Last Updated: Dec 21, 2022
Large language models (LLMs) are massively improving their performance — and complexity. This complexity brings real challenges, particularly because of the scale of LLMs.
In this article, we'll look at how to process data for LLM development to meet these challenges. Here's what we'll be covering:

Table of Contents



Let's get started.

Introduction to LLM Development

LLMs work so effectively, in part, because of their size: They're trained on immense datasets and thus have a broader understanding than smaller models trained on smaller datasets.
This data includes a broad range of themes, genres, languages, etc. but the driving concept is "the more data, the better." Recent datasets such as C4, The Pile, The Bigsicence Roots Corpus, and OpenWebText have helped increase the size of training datasets by gathering and cleaning enormous amounts of text from internet crawls for the purpose of pre-training LLMs.
But because it is so expensive to perform manual review and curation on massive datasets, many of these datasets have quality issues. This has implications far beyond metrics like perplexity and validation loss, as learned models reflect the biases present in their training data.
Past that, quantitatively and qualitatively understanding these datasets is therefore a research challenge in its own right. As data is the fuel driving growth for these LLMs, it is crucial to understand and document the composition of the datasets used to train large language models. A fundamental challenge that remains is how to quantify the value of data in algorithmic predictions and decisions.

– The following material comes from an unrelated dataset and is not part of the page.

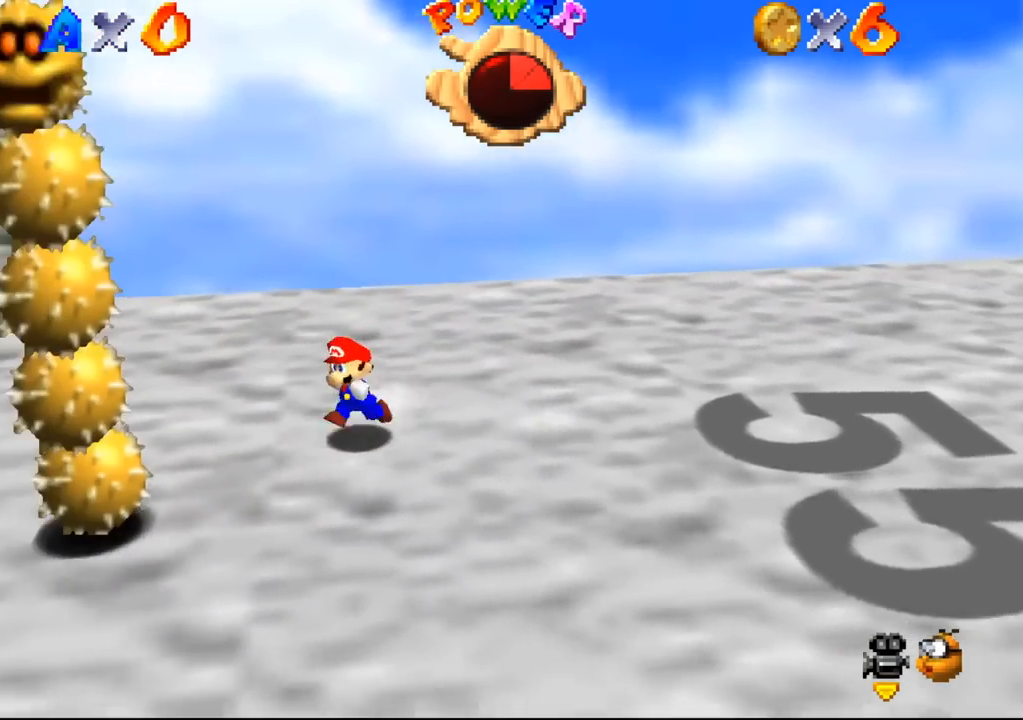
{"buttons": [], "left_stick": "up-left", "events": [[167, "left_stick", "center"], [367, "left_stick", "up-left"]]}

What is and is not appropriate data to train on can therefore vary wildly with the application context. The best approach is to document–rather than eliminate–potentially concerning aspects of datasets.
In machine learning, the training data and the test (evaluation) data are similar or at least of the same type. But for large language models, the training data is just “raw text”. This presents a myriad of challenges when it comes to creating training/validation/test splits that do not overlap with benchmarking datasets.
With all that said, let's look at how to handle the massive datasets these models require for training!

Preprocessing Datasets

While the objective for training language models may vary in the context of their downstream applications, there are a few steps and processes practitioners can take to ensure that the data used to train LLMs is clean and robust. These include but are not limited to:
  • Handling junk data
  • De-duplication
  • Decontamination
  • Toxicity and Bias Control
  • Personal Identifiable Information Control
  • Prompt Control

Handling Junk Data

Despite their size, large-scale datasets still have uneven text representation with a large amount of gibberish and boilerplate text - (read HTML, Lorem ipsum).
Extracting text from websites for language modeling, especially for multilingual corpora, is highly nontrivial. However, it's important to remove such junk from the datasets before using it to train a model that is conditioned to predict the next token given all previous tokens.
Data cleansing mechanisms and tools like justext, trafilatura can be used to remove boilerplate HTML text while striking a balance between limiting noise (precision) and including all valid parts (recall).
Another very useful method for handling junk in web corpora includes filtering on the accompanying metadata. For instance, when creating the WebText Corpus to train GPT-2, researchers at OpenAI scraped all outbound links on reddit that received at least 3 karma (upvotes). Such heuristics help reduce the amount of noise in datasets while still ensuring that the data is of highly quality.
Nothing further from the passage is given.